Катимся вниз по ступеням, хрустят кости, его, мои, ступени, отлетевшее крошево. Я, теряющий опору, он, теряющий голос, катимся, катимся и плюхаемся на пол внизу, встряска от падения, и он, пинающий меня в грудь. Я падаю навзничь, и он на мне, я его сбрасываю и выхватываю нож, но он выбивает его из моей руки и бьет меня в живот, потом в лицо, потом в щеку, потом в грудь, но я перехватил его руку, отвел кулак, ткнул его под подбородок и еще раз – в левый глаз. Леопард сбежал вниз леопардом, может, обратиться успел, я не видел, я с этого супостата глаз не сводил. Он бегал, прыгал, лягался, я увернулся, локтем маханул и заехал ему прямо в морду, он и свалился, треснувшись оземь башкой. Я запрыгнул на него, хлестанул по левой щеке, потом по правой, потом по левой, а он дважды двинул мне под ребра, и я с него свалился, но выкатился из-под занесенного им ножа, и он ударил в пол. Пинком я отбил его пинок и опять пинком отбил пинок и поднялся, пока он поднимался, и Леопард мог бы и получше придумать, чем оттаскивать меня от него или останавливать: заглядевшись на Леопарда, я пропустил момент, когда супостат зашел мне за спину, замахнулся над затылком и ударил, стало мокро, я упал на колени, а он опять взмахнул рукой и еще раз вдарил, а я подсек его ноги, и он упал.

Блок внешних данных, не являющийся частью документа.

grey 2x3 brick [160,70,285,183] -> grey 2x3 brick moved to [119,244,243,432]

Я опять навалился на него и отвел руку, чтобы врезать хорошенько по его окровавленному лицу, похожему на какой-то лопнувший сочный темный плод, когда в горло мое ткнулось лезвие.

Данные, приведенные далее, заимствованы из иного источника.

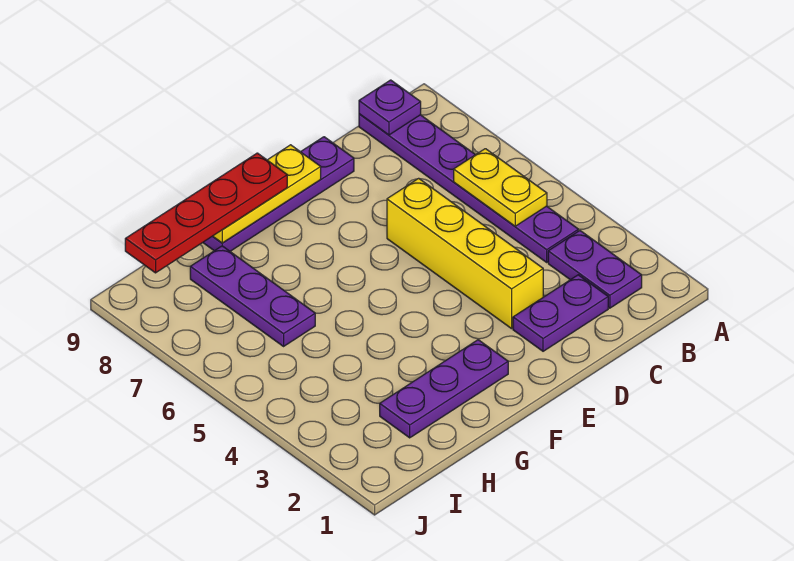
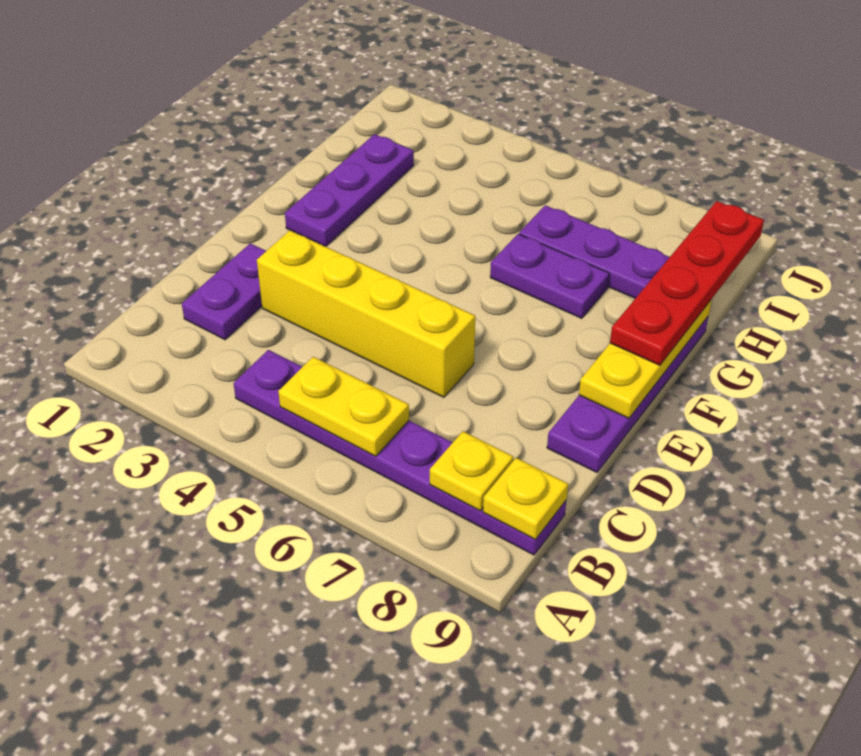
purple 1x2 plate [548,231,642,308] -> purple 1x2 plate moved to [490,234,609,318]
none -> yellow 1x1 plate [430,431,513,511]
purple 1x1 plate [359,80,421,135] -> yellow 1x1 plate [483,458,568,540]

– Я тебе башку отрежу и скормлю ее воронам, – произнесла Нсака Не Вампи.
– Я по всей тебе его запах чуял.
– Убери руки с его горла.
– Сейчас, – сказал я.
– Не…
Стрела пронзила ей волосы, прихватив с собой прядку-другую. Леопардов малый стоял внизу на полу в готовности: еще одна стрела лежала на тугой тетиве. Нсака Не Вампи подняла руки. Резкий порыв синего ветра ударил в пол и мигом разметал нас друг от друга. Мы с Леопардом крепко в стену врезались, а Нсака Не Вампи укатилась прочь.
Найка смеялся наверху, стараясь в себя прийти. Он плюнул в ветер, и тот громче завыл, припечатывая меня к стене. Его голос покрыл все, старухин голос. Заклинанье пропало с пола. Ветер стих так же быстро, как и возник, и мы стояли, разделенные один от другого, по разные стороны комнаты. Бунши спустилась по ступеням, но старуха осталась наверху.
– Это этих ты хотела, чтоб ребенка отыскали? – спросила она.
– Вы оба знаете друг друга, – сказала Бунши.
– Полюбовница черная, ты не слыхала? Мы старые друзья. Больше чем полюбовники, раз уж я с ним шесть лун постель делила. А все ж ничего не случилось, эй, Следопыт? Я говорила тебе когда, что была разочарована?
– Это что за мужик? – спросил меня Леопард.
– Зато он столько мне про тебя рассказал, Леопард. Обо мне он тебе и словом не обмолвился? Этот сын прокаженной шакальей сучки – ничто, но кое-кто кличет его Найка. Я поклялся всякому засратому богу, какой станет слушать меня, что, когда увижу тебя еще раз, если такой день настанет, то убью, – сказал я.
– День этот не сегодня, – произнесла Нсака Не Вампи. В руках она держала два кинжала.